The ongoing fights over coverage for junk faxes continue, with the trend favoring policyholders, most recently in the form of a US Court of Appeals for the Tenth Circuit decision, Park University Enterprises, Inc. v. American Cas. Co. (10th Cir. March 27, 2006).
A year ago at this time, policyholders began to feel more confident following an Eighth Circuit opinion that refused to follow negative decisions from the Seventh and Fourth Circuits; since then, the trend has continued to swing toward policyholders, at least insofar as they seek defense coverage to class actions alleging violations of the Telephone Consumer Protection Act (TCPA), 47 U.S.C. 227.
Most recently, the Tenth Circuit found that there was coverage under both the property-damage and the advertising-injury coverage. With respect to property damage, the court focused in part on what I term “prong 2″ property damage, that is, loss of use of tangible property that has not been physically injured. Here, the court considered the loss of use of the fax machine during transmission to be the loss-of-use property damage. The court implicitly considered the waste of paper and ink to be “prong 1″ property damage, that is, physical injury to tangible property. See Park University, slip op. at 8.
The Park University court rejected the argument that the property damage was expected or intended from the standpoint of the insured or was so unfortuitous as not to be covered. Instead, the court focused on the denial of liability of the insured in the TCPA action wherein it alleged (subject to Fed. R. Civ. P. 11) that it believed it had permission to send the offending fax. Id. at 14 n.3. “Hence, from its standpoint, any resulting use of [the recipient's] fax machine, paper, and toner could not have resulted in injury because Park University thought the fax was welcome.” Id. at 11.
As to advertising-injury coverage, the Tenth Circuit rejected the argument that coverage was limited only to injury to “seclusion,” the theory espoused by the Seventh Circuit (per Judge Easterbrook), concluding that the policy, “defined by a reasonable person in the position of the insured, provides coverage for TCPA violations.” Slip op. at 17. Ultimately, the Park University court found that accepting the advertising-injury coverage arguments of the insurer would be to “construe the language of the contract from the vantage of an insurer or an attorney, rather than the insured.” Slip op. at 20.

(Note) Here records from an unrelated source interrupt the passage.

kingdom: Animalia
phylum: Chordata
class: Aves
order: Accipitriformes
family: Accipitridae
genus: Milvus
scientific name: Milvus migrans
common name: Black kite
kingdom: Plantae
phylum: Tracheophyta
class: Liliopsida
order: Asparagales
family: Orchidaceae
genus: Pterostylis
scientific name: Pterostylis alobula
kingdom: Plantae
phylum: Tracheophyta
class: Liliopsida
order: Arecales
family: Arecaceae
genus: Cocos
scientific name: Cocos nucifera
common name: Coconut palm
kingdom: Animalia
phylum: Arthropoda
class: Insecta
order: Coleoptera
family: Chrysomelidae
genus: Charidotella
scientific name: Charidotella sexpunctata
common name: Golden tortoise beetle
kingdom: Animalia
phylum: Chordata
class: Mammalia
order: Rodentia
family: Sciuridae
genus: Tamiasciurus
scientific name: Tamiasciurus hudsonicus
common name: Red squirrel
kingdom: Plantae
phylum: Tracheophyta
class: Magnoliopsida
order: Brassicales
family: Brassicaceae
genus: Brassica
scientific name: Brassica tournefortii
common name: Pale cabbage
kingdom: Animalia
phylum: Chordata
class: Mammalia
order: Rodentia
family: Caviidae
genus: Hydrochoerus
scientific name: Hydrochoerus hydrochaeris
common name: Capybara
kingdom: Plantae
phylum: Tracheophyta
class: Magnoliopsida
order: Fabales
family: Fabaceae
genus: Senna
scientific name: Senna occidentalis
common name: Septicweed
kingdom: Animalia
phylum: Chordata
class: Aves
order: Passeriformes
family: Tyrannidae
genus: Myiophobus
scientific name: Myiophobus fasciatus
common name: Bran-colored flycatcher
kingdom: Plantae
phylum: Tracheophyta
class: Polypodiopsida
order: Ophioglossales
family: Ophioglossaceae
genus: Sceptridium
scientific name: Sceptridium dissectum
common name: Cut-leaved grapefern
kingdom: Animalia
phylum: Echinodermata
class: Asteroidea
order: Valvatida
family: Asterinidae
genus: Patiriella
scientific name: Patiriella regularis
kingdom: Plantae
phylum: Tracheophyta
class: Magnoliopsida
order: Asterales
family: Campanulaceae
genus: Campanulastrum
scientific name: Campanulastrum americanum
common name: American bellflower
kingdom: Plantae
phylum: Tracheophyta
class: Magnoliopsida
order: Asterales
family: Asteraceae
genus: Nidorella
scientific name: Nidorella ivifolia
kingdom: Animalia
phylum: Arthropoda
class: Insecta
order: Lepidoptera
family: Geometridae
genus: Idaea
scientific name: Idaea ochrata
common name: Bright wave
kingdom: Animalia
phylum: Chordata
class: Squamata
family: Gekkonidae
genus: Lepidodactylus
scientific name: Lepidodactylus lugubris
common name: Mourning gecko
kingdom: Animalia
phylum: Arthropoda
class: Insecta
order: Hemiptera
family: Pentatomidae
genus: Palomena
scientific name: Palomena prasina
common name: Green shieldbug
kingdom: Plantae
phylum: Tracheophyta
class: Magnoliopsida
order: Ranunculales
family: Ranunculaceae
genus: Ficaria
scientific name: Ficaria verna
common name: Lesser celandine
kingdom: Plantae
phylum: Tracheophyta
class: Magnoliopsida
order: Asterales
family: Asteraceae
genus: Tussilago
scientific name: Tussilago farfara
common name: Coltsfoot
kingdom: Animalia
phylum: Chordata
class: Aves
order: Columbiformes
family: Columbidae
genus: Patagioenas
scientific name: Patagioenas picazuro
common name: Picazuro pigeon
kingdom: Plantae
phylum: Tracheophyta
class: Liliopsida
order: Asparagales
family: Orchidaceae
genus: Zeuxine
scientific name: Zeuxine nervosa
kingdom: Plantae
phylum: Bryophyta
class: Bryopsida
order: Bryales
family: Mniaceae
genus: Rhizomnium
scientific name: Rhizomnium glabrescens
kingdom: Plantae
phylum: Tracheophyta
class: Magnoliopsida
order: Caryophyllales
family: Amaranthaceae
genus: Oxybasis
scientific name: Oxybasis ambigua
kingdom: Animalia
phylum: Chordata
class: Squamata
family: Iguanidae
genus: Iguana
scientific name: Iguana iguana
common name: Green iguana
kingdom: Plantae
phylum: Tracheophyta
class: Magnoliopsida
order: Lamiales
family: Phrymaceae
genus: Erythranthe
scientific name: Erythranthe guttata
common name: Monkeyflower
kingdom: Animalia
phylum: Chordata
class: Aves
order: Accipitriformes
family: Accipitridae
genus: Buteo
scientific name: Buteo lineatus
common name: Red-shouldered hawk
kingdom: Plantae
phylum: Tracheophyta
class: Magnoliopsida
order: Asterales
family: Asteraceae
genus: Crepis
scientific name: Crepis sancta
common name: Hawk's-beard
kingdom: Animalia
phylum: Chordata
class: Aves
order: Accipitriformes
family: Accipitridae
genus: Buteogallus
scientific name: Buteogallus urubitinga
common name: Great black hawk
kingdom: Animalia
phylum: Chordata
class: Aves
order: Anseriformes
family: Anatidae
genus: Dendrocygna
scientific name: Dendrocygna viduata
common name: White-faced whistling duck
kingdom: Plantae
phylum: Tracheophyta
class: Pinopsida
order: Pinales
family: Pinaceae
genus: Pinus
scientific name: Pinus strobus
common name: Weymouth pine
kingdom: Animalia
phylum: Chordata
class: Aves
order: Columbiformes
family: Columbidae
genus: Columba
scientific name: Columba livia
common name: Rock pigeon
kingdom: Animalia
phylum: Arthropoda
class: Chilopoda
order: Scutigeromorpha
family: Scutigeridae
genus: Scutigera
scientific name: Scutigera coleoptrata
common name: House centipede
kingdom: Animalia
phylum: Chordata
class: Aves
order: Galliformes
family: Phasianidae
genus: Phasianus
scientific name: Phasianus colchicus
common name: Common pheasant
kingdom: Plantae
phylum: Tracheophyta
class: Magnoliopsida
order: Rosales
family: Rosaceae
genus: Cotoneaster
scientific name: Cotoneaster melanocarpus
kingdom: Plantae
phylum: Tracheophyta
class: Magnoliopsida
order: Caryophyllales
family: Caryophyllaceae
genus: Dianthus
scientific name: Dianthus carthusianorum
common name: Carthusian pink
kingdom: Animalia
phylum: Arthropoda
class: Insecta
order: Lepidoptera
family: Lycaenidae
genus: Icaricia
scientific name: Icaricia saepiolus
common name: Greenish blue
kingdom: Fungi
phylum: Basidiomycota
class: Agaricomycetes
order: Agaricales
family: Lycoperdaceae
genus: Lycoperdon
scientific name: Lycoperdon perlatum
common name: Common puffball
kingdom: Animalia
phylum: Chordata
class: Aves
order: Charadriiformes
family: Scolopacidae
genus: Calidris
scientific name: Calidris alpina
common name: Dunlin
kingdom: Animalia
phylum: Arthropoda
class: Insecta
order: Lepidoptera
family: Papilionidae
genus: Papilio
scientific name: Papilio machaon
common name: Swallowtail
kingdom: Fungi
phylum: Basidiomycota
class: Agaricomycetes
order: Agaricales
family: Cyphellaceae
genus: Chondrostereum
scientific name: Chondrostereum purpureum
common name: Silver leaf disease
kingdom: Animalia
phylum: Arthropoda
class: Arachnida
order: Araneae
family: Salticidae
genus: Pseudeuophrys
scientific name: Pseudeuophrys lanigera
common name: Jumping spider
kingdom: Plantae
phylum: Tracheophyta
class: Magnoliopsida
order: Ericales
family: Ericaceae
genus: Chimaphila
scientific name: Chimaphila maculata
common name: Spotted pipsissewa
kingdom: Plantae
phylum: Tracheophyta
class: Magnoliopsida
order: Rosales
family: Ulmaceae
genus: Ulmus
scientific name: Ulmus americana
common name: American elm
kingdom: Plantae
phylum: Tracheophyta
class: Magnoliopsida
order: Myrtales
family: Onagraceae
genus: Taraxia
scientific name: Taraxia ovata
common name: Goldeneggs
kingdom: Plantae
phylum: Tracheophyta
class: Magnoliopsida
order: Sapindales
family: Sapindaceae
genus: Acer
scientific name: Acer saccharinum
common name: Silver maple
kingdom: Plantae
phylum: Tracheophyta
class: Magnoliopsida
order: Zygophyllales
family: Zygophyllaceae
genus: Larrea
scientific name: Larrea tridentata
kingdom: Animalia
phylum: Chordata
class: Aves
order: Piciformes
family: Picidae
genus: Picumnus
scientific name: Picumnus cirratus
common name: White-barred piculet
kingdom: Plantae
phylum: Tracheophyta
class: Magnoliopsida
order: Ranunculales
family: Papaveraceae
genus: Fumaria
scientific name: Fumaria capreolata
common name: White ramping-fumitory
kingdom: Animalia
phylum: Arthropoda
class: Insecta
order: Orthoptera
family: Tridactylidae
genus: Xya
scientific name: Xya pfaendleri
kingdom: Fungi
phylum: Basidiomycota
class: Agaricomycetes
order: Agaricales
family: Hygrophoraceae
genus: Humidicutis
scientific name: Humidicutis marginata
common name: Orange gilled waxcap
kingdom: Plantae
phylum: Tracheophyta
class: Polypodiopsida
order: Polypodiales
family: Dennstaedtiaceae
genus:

Accordingly, “[t]he transmission of an allegedly unsolicited fax can constitute a [covered] publishing act, while receiving the same can result in a[ covered] invasion of privacy.” Slip op. at 22. Furthermore, the nature of insurers’ responses to these claims likely will vest in the policyholder the right to select the counsel it wishes to defend it against the TCPA liaiblities.
Note that the increased success of policyholders in obtaining defense and indemnity coverage for these cases pressures insurers not to offer this type of coverage at all, a development I have previously described.